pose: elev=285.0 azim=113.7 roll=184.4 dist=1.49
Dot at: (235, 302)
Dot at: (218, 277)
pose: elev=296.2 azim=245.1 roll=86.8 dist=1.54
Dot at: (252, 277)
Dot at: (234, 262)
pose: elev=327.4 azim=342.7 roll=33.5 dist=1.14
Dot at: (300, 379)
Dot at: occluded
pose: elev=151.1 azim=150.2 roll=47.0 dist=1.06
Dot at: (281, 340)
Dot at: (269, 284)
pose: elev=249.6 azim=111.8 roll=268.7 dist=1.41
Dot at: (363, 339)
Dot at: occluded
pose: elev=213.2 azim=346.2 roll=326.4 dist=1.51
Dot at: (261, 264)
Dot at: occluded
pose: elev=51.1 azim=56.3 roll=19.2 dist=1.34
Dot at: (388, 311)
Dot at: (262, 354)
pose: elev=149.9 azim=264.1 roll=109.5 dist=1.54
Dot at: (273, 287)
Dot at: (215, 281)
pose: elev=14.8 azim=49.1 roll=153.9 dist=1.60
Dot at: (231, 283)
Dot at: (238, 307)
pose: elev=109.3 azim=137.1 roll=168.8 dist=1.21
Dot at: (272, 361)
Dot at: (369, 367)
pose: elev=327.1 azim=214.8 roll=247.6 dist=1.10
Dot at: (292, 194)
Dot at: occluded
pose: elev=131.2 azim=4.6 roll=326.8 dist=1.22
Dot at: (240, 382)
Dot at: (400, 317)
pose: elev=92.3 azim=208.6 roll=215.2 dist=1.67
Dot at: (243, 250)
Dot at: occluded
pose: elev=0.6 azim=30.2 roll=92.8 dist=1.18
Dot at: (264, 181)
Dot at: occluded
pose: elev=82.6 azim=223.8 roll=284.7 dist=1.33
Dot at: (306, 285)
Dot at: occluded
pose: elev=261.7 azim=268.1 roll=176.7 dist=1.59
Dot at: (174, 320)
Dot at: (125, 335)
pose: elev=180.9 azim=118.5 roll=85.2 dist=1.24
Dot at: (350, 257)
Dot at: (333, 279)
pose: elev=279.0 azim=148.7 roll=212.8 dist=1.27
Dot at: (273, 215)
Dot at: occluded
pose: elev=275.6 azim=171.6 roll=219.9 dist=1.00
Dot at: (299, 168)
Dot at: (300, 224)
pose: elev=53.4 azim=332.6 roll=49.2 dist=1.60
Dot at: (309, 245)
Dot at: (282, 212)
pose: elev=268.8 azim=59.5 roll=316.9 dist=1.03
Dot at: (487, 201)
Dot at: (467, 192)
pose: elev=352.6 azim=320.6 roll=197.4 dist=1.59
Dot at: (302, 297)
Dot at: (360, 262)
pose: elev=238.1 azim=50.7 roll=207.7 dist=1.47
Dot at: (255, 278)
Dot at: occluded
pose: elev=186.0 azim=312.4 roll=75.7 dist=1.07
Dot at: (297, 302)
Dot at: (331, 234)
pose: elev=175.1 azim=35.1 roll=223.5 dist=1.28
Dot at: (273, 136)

→ EXERCISE OBJECTIVE
Rewrite every line of the material above as a JSON list of strings, one string per line, with blank lines left out.

→ SOLUTION TO THIS EXERCISE
[
  "pose: elev=285.0 azim=113.7 roll=184.4 dist=1.49",
  "Dot at: (235, 302)",
  "Dot at: (218, 277)",
  "pose: elev=296.2 azim=245.1 roll=86.8 dist=1.54",
  "Dot at: (252, 277)",
  "Dot at: (234, 262)",
  "pose: elev=327.4 azim=342.7 roll=33.5 dist=1.14",
  "Dot at: (300, 379)",
  "Dot at: occluded",
  "pose: elev=151.1 azim=150.2 roll=47.0 dist=1.06",
  "Dot at: (281, 340)",
  "Dot at: (269, 284)",
  "pose: elev=249.6 azim=111.8 roll=268.7 dist=1.41",
  "Dot at: (363, 339)",
  "Dot at: occluded",
  "pose: elev=213.2 azim=346.2 roll=326.4 dist=1.51",
  "Dot at: (261, 264)",
  "Dot at: occluded",
  "pose: elev=51.1 azim=56.3 roll=19.2 dist=1.34",
  "Dot at: (388, 311)",
  "Dot at: (262, 354)",
  "pose: elev=149.9 azim=264.1 roll=109.5 dist=1.54",
  "Dot at: (273, 287)",
  "Dot at: (215, 281)",
  "pose: elev=14.8 azim=49.1 roll=153.9 dist=1.60",
  "Dot at: (231, 283)",
  "Dot at: (238, 307)",
  "pose: elev=109.3 azim=137.1 roll=168.8 dist=1.21",
  "Dot at: (272, 361)",
  "Dot at: (369, 367)",
  "pose: elev=327.1 azim=214.8 roll=247.6 dist=1.10",
  "Dot at: (292, 194)",
  "Dot at: occluded",
  "pose: elev=131.2 azim=4.6 roll=326.8 dist=1.22",
  "Dot at: (240, 382)",
  "Dot at: (400, 317)",
  "pose: elev=92.3 azim=208.6 roll=215.2 dist=1.67",
  "Dot at: (243, 250)",
  "Dot at: occluded",
  "pose: elev=0.6 azim=30.2 roll=92.8 dist=1.18",
  "Dot at: (264, 181)",
  "Dot at: occluded",
  "pose: elev=82.6 azim=223.8 roll=284.7 dist=1.33",
  "Dot at: (306, 285)",
  "Dot at: occluded",
  "pose: elev=261.7 azim=268.1 roll=176.7 dist=1.59",
  "Dot at: (174, 320)",
  "Dot at: (125, 335)",
  "pose: elev=180.9 azim=118.5 roll=85.2 dist=1.24",
  "Dot at: (350, 257)",
  "Dot at: (333, 279)",
  "pose: elev=279.0 azim=148.7 roll=212.8 dist=1.27",
  "Dot at: (273, 215)",
  "Dot at: occluded",
  "pose: elev=275.6 azim=171.6 roll=219.9 dist=1.00",
  "Dot at: (299, 168)",
  "Dot at: (300, 224)",
  "pose: elev=53.4 azim=332.6 roll=49.2 dist=1.60",
  "Dot at: (309, 245)",
  "Dot at: (282, 212)",
  "pose: elev=268.8 azim=59.5 roll=316.9 dist=1.03",
  "Dot at: (487, 201)",
  "Dot at: (467, 192)",
  "pose: elev=352.6 azim=320.6 roll=197.4 dist=1.59",
  "Dot at: (302, 297)",
  "Dot at: (360, 262)",
  "pose: elev=238.1 azim=50.7 roll=207.7 dist=1.47",
  "Dot at: (255, 278)",
  "Dot at: occluded",
  "pose: elev=186.0 azim=312.4 roll=75.7 dist=1.07",
  "Dot at: (297, 302)",
  "Dot at: (331, 234)",
  "pose: elev=175.1 azim=35.1 roll=223.5 dist=1.28",
  "Dot at: (273, 136)"
]